» DOCUMENT EXTRACT

——

Probe-based real-time PCR method for multilocus melt typing of Xylella fastidiosa strains

• Published in: Journal of microbiological methods Vol. 89; no. 1; pp. 12 - 17
• Main Authors: Brady, Jeff A., Faske, Jennifer B., Ator, Rebecca A., Castañeda-Gill, Jessica M., Mitchell, Forrest L.
• Format: Journal Article
• Language: English
• Published: Amsterdam Elsevier B.V 01.04.2012; Elsevier
• Subjects: Animals; Bacterial plant pathogens; Biological and medical sciences; DNA; DNA, Bacterial - chemistry; DNA, Bacterial - genetics; enzyme-linked immunosorbent assay; epidemiological studies; Fluorophore; Fundamental and applied biological sciences. Psychology; Genotyping; grapes; host plants; Insecta - microbiology; insects; melting; Microbiology; Molecular Sequence Data; Molecular Typing - methods; Oligonucleotide Probes - genetics; Phytopathology. Animal pests. Plant and forest protection; Pierce's disease; Plants - microbiology; quantitative polymerase chain reaction; Quencher; Real-time PCR; Real-Time Polymerase Chain Reaction - methods; Sequence Analysis, DNA; Transition Temperature; Xylella - classification; Xylella - genetics; Xylella - isolation & purification; Xylella fastidiosa; Quencher; Real-time PCR; Genotyping; Fluorophore; Xylella fastidiosa; Pierce's disease; Typing; Plant pathogen; Genotype; Method; Real time; Strain; Polymerase chain reaction
• ISSN: 0167-7012; 1872-8359
• DOI: 10.1016/j.mimet.2012.02.002

Epidemiological studies of Pierce's disease (PD) can be confounded by a lack of taxonomic detail on the bacterial causative agent, Xylella fastidiosa (Xf). PD in grape is caused by strains of Xylella fastidiosa subsp. fastidiosa, but is not caused by other subspecies of Xf that typically colonize plants other than grape. Detection assays using ELISA and qPCR are effective at detecting and quantifying Xf presence or absence, but offer no information on Xf subspecies or strain identity. Surveying insects or host plants for Xf by current ELISA or qPCR methods provides only presence/absence and quantity information for any and all Xf subspecies, potentially leading to false assessments of disease threat. This study uses a series of adjacent-hybridizing DNA melt analysis probes that are capable of efficiently discriminating Xf subspecies and strain relationships in rapid real-time PCR reactions. ► A 1.5hour DNA probe-melt genotyping real-time PCR reaction for Xylella fastidiosa. ► 9 loci genotyped by adjacent-binding DNA probes. ► $0.17 USD of reagents are used per PCR reaction. ► Works on DNA from environmentally-isolated samples (no culturing required). ► Robust even when unexpected genetic variation is encountered.

——

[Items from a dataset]
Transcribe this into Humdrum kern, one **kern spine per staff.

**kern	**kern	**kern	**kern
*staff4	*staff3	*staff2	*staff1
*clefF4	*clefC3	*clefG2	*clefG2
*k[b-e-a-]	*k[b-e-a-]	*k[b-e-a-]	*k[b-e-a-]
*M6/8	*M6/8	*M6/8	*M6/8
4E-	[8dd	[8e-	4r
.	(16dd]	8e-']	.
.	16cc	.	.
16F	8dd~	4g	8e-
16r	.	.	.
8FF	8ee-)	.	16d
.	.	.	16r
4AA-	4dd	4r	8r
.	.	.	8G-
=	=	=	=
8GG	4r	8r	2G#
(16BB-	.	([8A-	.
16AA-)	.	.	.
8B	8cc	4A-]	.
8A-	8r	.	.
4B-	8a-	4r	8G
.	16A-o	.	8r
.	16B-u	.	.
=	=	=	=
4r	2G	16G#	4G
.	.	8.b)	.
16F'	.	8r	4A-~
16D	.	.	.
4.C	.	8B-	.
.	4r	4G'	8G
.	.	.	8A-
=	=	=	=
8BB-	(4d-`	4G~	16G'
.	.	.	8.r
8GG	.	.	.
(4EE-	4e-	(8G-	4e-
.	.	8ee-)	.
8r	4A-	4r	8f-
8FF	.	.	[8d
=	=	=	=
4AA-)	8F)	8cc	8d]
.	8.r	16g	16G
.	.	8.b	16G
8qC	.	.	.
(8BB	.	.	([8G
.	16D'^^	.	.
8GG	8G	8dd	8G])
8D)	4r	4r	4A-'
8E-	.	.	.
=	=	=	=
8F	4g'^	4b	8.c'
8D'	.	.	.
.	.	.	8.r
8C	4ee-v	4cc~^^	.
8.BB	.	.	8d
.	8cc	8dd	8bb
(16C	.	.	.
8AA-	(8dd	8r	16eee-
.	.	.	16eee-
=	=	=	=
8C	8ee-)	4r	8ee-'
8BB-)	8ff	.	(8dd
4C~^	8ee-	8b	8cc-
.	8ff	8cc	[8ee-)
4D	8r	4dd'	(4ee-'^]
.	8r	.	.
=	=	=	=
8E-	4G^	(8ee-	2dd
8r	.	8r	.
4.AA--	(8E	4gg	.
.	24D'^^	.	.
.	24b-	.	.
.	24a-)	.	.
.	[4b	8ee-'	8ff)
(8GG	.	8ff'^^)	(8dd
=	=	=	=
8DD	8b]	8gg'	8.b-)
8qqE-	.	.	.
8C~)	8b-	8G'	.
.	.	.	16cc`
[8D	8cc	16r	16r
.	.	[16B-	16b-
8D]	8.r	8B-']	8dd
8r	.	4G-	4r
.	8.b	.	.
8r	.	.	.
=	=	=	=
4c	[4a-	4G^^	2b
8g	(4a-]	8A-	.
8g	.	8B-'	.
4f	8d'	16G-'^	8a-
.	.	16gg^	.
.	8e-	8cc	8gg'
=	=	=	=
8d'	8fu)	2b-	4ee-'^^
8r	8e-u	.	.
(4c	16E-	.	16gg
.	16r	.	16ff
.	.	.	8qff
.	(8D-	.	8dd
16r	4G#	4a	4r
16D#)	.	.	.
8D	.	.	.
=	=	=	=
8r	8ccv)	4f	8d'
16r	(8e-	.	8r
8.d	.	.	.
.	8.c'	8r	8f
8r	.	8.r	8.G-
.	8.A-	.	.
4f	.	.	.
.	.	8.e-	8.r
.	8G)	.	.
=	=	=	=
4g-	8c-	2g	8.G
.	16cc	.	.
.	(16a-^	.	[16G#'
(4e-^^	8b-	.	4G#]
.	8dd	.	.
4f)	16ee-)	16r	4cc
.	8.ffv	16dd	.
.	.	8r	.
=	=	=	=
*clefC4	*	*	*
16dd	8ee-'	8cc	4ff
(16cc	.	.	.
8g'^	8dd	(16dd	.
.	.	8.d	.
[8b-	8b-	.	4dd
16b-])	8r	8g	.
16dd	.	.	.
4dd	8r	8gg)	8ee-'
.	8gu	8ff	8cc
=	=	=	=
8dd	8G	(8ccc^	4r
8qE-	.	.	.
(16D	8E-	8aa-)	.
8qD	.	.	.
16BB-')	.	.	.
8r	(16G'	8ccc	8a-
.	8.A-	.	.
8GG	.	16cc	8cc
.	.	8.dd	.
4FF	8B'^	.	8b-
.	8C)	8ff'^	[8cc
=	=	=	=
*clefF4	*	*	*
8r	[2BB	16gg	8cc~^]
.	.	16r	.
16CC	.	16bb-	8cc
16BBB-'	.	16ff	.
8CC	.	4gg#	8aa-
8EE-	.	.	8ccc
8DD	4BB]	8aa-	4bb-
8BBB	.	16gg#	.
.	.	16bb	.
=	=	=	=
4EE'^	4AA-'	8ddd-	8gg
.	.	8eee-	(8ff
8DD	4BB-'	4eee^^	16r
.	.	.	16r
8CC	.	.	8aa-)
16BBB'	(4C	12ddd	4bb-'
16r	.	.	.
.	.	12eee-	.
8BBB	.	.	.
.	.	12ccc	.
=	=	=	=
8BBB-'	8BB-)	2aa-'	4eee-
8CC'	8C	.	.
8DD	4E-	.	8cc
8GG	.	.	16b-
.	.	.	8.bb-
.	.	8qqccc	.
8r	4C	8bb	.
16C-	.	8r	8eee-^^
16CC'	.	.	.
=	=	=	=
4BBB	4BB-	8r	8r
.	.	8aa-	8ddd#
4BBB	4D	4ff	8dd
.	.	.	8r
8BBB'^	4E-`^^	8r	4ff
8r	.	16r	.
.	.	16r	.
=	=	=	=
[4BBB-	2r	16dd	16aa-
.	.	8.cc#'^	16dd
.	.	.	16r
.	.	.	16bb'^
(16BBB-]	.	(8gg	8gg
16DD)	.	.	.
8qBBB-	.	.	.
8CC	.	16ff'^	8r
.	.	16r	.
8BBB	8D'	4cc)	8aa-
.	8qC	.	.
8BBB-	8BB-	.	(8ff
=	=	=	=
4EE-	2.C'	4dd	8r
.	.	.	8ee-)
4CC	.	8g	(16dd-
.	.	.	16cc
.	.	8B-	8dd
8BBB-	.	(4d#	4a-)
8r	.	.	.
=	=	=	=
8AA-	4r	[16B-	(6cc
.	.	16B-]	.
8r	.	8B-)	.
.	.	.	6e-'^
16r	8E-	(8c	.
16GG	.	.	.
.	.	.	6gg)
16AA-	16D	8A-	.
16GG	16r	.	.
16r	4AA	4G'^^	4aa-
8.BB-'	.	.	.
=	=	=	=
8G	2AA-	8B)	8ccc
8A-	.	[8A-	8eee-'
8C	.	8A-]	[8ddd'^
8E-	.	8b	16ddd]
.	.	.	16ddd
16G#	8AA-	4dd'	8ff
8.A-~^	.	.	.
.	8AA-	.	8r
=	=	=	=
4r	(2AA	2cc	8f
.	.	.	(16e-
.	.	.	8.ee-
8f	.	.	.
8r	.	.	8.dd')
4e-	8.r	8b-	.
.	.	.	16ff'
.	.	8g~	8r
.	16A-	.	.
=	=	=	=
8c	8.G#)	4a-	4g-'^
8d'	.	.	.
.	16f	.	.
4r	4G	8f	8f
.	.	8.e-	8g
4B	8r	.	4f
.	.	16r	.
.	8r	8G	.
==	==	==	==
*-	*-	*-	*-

——

» TASK GOAL
Repeat the passage from the Xylella fastidiosa article word for word, starting at "Probe-based real-time PCR" and ending at "Mitchell, Forrest L.". These entries were taken from a separate source.

» WRITTEN SOLUTION
Probe-based real-time PCR method for multilocus melt typing of Xylella fastidiosa strains

• Published in: Journal of microbiological methods Vol. 89; no. 1; pp. 12 - 17
• Main Authors: Brady, Jeff A., Faske, Jennifer B., Ator, Rebecca A., Castañeda-Gill, Jessica M., Mitchell, Forrest L.